ファイナンシャル・プランナーの核になる生活設計に関する分野です。難易度は低いので合格を狙いやすいです。
個人資産相談業務
きんざい
- 関連業法との関係及び職業上の倫理を踏まえたファイナンシャル・プランニング
ファイナンシャル・プランニング業務に必要とされる倫理観と関連業法との関係を正しく理解したうえで相談に対する回答が行えること - 個人顧客のニーズ及び問題点の把握
個人顧客の属性、保有金融資産、保有不動産等に関する具体的な設例に基づき、金融資産選択、不動産の有効活用、相続・贈与、ライフプランの策定、年金プランの策定、所得税・住民税等に関する相談における問題点及び顧客ニーズを把握できること - 問題の解決策の検討・分析
問題解決に当たって、ファイナンシャル・プランニング業務に必要とされる知識に基づき、相談に対する適切な解決策の分析・検討ができること - 顧客の立場に立った相談
顧客の立場に立ったうえで最も適切な問題の解決策を数値的な裏付けをもって提示できること
きんざいの実技科目である「個人資産相談業務」、「中小事業主資産相談業務」、「生保顧客資産相談業務」、「損保顧客資産相談業務」の中で最も難易度が低いと考えるのが「個人資産相談業務」です。
金融資産、不動産、年金、税金など幅広い知識が問われますが、学科試験をシッカリ勉強していて、過去問を繰り返し解けば十分に短時間で対応できます。単純に合格したいだけであれば一番おすすめの科目です。
FP2級の合格率推移(日本FP協会)
実施年月 | 学科試験合格率 | 実技試験合格率 |
---|---|---|
2019年5月 | 40.17% | 62.65% |
2019年1月 | 48.26% | 50.31% |
2018年9月 | 39.47% | 50.52% |
2018年5月 | 42.93% | 51.68% |
2018年1月 | 45.63% | 57.45% |
2017年9月 | 47.82% | 58.34% |
2017年5月 | 41.44% | 46.79% |
2017年1月 | 39.43% | 63.87% |
2016年9月 | 40.12% | 50.60% |
2016年5月 | 38.97% | 58.69% |
2016年1月 | 34.76% | 45.89% |
学科試験の合格率が40%前後、実技試験(資産設計提案業務)の合格率が50%前後になります。
FP3級試験に比べると合格率は低い傾向が見られ、それだけ合格するための難易度は高いと言えるでしょう。

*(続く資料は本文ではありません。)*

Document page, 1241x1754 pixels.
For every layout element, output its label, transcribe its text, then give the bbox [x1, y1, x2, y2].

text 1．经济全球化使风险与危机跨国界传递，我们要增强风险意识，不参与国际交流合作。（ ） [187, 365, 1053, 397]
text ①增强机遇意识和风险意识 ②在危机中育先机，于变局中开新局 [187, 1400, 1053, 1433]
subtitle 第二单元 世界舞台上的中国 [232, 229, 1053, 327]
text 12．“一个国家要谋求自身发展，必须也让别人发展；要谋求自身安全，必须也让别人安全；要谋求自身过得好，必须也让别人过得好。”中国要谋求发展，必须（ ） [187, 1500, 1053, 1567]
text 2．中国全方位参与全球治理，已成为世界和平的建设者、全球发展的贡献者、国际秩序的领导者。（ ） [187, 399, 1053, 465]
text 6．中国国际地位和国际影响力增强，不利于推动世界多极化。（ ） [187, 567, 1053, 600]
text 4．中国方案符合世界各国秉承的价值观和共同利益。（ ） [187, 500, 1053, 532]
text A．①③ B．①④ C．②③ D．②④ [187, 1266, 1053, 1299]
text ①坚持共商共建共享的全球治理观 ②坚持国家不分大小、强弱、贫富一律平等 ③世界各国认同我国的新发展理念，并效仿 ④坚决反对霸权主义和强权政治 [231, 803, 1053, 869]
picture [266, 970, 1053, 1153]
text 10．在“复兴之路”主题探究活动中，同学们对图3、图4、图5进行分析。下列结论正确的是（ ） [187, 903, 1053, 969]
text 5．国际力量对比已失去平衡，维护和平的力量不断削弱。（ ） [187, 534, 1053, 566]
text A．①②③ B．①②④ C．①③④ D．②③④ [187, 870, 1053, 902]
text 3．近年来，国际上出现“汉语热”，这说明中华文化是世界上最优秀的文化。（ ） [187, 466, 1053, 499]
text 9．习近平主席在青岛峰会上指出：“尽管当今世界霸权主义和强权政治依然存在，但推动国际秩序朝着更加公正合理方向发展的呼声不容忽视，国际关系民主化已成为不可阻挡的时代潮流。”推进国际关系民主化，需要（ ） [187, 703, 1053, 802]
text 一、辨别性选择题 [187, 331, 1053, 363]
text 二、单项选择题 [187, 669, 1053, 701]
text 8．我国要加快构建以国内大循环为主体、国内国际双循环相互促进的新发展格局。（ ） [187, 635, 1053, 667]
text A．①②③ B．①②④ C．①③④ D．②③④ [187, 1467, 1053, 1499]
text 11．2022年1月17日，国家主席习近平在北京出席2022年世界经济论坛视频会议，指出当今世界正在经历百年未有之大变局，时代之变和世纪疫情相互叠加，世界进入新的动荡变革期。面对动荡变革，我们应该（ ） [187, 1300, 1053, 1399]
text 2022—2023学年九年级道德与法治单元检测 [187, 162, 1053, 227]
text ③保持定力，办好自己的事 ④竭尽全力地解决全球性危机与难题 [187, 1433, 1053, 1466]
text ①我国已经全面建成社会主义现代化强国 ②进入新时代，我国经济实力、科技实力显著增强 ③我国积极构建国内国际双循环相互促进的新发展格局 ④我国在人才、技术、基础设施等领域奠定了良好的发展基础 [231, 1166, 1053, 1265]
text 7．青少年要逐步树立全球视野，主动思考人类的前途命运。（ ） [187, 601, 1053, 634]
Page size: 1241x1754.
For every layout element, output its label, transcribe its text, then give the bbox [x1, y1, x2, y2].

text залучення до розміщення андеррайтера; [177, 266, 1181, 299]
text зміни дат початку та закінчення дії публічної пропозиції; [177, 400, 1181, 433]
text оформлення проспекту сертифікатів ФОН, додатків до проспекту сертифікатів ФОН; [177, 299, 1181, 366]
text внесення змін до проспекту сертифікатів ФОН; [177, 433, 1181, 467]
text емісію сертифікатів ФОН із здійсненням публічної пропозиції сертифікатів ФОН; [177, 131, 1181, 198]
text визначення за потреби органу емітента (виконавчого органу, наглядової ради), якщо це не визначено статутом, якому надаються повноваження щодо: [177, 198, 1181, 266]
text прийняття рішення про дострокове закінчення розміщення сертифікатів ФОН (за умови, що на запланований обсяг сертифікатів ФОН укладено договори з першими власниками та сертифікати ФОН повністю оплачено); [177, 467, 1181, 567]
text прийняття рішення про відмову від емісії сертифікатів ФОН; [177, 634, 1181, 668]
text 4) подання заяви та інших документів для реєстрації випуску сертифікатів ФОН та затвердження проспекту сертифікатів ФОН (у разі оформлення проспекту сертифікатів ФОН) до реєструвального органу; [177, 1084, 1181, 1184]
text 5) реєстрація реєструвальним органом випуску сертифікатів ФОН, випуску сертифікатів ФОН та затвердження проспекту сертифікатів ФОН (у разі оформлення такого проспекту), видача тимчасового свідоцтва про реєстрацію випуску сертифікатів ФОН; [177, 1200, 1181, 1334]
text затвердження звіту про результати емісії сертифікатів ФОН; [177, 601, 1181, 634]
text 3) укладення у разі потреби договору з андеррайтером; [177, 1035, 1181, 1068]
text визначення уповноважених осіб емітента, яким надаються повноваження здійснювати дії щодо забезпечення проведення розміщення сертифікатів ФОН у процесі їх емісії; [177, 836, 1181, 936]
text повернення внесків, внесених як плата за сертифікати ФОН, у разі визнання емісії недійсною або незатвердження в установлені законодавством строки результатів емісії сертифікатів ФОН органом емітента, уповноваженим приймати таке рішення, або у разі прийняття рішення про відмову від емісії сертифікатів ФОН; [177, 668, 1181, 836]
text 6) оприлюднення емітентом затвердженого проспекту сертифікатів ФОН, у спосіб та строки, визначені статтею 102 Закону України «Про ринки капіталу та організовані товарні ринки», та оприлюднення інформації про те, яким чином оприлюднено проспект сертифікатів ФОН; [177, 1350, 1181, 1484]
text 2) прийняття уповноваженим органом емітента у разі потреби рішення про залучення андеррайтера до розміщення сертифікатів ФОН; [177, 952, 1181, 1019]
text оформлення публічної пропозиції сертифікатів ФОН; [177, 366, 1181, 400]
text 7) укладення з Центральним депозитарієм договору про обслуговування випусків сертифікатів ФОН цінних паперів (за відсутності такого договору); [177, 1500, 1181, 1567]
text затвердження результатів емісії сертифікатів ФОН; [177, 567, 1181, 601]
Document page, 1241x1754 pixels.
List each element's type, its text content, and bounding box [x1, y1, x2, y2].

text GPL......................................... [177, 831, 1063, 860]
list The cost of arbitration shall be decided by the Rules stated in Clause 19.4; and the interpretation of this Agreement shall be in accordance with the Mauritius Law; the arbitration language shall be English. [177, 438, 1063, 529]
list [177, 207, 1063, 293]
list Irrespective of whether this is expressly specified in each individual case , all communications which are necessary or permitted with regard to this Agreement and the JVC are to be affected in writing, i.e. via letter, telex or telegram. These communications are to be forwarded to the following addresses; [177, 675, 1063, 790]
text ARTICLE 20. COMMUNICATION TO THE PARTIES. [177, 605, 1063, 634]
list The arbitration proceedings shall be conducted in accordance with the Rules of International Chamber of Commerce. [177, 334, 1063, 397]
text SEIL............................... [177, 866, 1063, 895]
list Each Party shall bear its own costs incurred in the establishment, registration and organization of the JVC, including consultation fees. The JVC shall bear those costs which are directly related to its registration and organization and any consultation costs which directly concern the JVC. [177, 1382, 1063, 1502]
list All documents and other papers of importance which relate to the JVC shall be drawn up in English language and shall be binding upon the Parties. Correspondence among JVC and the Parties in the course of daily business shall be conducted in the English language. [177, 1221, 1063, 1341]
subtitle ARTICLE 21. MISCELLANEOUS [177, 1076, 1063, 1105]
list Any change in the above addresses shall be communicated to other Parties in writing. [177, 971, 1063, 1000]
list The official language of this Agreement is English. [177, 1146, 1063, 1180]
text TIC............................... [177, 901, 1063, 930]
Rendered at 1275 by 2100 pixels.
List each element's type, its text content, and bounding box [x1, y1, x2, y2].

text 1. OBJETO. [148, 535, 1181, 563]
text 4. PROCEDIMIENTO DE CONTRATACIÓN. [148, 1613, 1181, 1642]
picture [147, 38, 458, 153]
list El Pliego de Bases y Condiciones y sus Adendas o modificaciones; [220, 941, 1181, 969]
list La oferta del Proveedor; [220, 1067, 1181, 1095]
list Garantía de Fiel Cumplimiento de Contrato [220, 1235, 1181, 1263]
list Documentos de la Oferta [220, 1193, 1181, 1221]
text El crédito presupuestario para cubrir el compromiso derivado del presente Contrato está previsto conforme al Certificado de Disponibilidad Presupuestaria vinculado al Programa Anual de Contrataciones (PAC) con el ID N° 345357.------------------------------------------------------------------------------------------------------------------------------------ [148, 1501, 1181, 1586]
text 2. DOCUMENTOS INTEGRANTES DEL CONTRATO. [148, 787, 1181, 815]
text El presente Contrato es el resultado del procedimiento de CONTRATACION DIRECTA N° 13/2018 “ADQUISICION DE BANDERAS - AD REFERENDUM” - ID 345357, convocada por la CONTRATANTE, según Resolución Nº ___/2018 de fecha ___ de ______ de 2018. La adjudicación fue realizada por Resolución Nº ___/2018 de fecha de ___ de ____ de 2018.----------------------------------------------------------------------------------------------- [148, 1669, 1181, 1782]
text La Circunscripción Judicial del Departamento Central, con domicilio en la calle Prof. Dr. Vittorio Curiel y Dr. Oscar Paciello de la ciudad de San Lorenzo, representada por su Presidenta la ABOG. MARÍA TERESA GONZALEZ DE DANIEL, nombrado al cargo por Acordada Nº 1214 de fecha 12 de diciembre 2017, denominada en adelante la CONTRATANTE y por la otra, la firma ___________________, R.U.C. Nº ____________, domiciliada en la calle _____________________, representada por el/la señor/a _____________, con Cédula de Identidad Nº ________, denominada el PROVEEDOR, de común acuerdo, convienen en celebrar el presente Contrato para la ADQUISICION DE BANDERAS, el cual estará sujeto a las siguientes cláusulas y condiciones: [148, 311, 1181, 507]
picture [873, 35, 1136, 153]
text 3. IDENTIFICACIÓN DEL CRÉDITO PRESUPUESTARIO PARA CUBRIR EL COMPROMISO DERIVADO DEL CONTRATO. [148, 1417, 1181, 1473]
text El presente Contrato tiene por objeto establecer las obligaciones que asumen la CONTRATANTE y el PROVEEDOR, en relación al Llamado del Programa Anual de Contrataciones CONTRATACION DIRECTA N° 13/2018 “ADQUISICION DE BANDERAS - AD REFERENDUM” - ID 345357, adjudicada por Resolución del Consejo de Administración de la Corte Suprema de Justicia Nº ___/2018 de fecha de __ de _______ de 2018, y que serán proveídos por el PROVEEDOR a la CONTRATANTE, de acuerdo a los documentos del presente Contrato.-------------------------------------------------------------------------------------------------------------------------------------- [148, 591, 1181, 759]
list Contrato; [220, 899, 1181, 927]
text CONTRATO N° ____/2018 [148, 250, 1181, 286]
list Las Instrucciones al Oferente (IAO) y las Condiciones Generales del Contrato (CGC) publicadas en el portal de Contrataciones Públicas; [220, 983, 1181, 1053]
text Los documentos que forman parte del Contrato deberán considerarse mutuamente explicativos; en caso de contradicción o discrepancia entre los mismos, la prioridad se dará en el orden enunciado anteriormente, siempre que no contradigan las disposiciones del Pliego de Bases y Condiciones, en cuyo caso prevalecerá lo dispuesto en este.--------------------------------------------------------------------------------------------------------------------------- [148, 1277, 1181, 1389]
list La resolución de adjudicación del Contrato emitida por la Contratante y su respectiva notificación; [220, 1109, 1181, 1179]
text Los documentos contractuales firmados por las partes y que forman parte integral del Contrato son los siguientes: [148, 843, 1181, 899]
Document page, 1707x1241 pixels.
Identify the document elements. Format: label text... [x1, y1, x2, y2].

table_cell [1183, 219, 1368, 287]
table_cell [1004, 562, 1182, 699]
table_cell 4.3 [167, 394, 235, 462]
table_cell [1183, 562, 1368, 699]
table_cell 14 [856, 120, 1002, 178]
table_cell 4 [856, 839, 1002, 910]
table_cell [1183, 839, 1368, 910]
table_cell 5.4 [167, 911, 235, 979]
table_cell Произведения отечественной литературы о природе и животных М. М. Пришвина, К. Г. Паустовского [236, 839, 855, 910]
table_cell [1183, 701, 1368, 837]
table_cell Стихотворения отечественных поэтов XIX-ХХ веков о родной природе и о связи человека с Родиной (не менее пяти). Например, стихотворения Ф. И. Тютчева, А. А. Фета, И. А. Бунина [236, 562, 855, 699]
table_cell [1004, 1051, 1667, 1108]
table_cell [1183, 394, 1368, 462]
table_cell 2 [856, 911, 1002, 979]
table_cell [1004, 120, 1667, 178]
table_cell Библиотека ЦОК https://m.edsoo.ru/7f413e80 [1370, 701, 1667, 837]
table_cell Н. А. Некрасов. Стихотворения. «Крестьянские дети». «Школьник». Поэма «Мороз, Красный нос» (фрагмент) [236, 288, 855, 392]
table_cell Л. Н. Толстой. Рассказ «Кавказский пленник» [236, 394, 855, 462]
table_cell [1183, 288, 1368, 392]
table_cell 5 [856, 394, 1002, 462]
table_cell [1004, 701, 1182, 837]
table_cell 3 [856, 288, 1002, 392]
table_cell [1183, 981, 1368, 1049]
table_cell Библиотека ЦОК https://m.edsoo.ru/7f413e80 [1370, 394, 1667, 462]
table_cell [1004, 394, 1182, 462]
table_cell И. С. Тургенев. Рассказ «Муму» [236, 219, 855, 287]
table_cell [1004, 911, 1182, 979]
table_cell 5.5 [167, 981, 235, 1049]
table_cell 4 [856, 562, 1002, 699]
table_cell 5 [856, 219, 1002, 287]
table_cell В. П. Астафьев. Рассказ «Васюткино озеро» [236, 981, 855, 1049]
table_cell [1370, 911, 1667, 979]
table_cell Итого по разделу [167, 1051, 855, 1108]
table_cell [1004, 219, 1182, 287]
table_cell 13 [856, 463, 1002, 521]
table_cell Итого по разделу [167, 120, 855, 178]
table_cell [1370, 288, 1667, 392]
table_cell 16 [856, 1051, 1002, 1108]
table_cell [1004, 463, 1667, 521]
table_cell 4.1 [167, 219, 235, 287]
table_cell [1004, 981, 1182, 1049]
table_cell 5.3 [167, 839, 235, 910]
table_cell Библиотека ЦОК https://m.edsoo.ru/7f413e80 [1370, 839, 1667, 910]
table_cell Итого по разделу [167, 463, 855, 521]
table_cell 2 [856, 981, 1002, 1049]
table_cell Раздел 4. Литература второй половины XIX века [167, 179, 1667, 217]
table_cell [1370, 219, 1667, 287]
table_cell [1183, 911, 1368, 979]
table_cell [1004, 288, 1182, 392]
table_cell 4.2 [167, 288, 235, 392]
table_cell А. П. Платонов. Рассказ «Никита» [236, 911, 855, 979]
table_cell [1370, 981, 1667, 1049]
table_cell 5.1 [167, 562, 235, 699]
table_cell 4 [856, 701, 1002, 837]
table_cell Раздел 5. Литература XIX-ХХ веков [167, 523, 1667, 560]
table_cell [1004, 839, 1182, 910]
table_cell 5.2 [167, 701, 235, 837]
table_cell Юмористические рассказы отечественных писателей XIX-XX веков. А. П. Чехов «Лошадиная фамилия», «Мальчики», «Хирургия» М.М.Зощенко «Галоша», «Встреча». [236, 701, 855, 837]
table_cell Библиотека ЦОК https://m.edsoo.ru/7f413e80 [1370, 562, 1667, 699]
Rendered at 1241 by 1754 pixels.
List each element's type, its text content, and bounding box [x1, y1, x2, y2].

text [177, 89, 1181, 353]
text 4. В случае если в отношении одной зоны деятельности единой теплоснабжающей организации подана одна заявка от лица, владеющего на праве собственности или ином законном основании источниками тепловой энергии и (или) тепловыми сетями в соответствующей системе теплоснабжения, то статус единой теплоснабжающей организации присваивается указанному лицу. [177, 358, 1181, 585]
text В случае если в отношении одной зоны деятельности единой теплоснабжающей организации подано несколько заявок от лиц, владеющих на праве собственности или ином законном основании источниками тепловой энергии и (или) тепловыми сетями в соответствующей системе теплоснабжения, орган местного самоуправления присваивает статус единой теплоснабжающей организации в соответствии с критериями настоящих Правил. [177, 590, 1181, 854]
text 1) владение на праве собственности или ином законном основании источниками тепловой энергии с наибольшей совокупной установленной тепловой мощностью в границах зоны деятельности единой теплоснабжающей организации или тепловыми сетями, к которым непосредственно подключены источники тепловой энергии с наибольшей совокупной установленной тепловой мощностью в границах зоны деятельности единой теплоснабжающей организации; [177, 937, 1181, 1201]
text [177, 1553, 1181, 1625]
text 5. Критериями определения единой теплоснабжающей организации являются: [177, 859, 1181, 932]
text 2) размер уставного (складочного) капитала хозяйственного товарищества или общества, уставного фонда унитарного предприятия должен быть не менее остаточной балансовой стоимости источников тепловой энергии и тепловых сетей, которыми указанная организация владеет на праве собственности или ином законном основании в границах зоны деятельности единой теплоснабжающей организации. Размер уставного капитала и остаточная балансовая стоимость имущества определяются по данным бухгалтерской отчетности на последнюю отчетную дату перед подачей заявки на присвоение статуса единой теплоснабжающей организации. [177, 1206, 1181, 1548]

年度によって合格率にバラつきがありますが、難易度は一定基準を保っています。
FP2級の合格率推移(きんざい)
実施年月 | 学科試験 | 実技(個人) | 実技(中小) | 実技(生保) | 実技(損保) |
---|---|---|---|---|---|
2019年5月 | 20.88% | 25.77% | - | 54.73% | - |
2019年1月 | 31.11% | 36.93% | 33.98% | 40.06% | 50.00% |
2018年9月 | 21.45% | 20.47% | 41.97% | 37.42% | 54.61% |
2018年5月 | 28.24% | 23.87% | - | 45.47% | - |
2018年1月 | 28.53% | 31.72% | 47.56% | 50.20% | - |
2017年9月 | 30.21% | 51.29% | 49.95% | 37.48% | 72.35% |
2017年5月 | 24.85% | 34.12% | - | 41.96% | - |
2017年1月 | 23.13% | 38.90% | 49.12% | 44.03% | - |
2016年9月 | 23.82% | 60.44% | 39.06% | 44.39% | 60.51% |
2016年5月 | 21.85% | 17.82% | - | 38.90% | - |
2016年1月 | 20.18% | 20.40% | 32.41% | 39.47% | - |
きんざいの学科試験の合格率は20%~30%と非常に低い数値になっています。
合格率だけを見るとFP協会より、きんざいの方が合格が難しいと感じますが、シッカリと勉強している受験生数が少ないので、若干きんざいの方が難しいと言われていますが、それほど難易度は変わりません。
実技試験の合格率は試験実施月によってバラバラですが、概ね50%前後になります。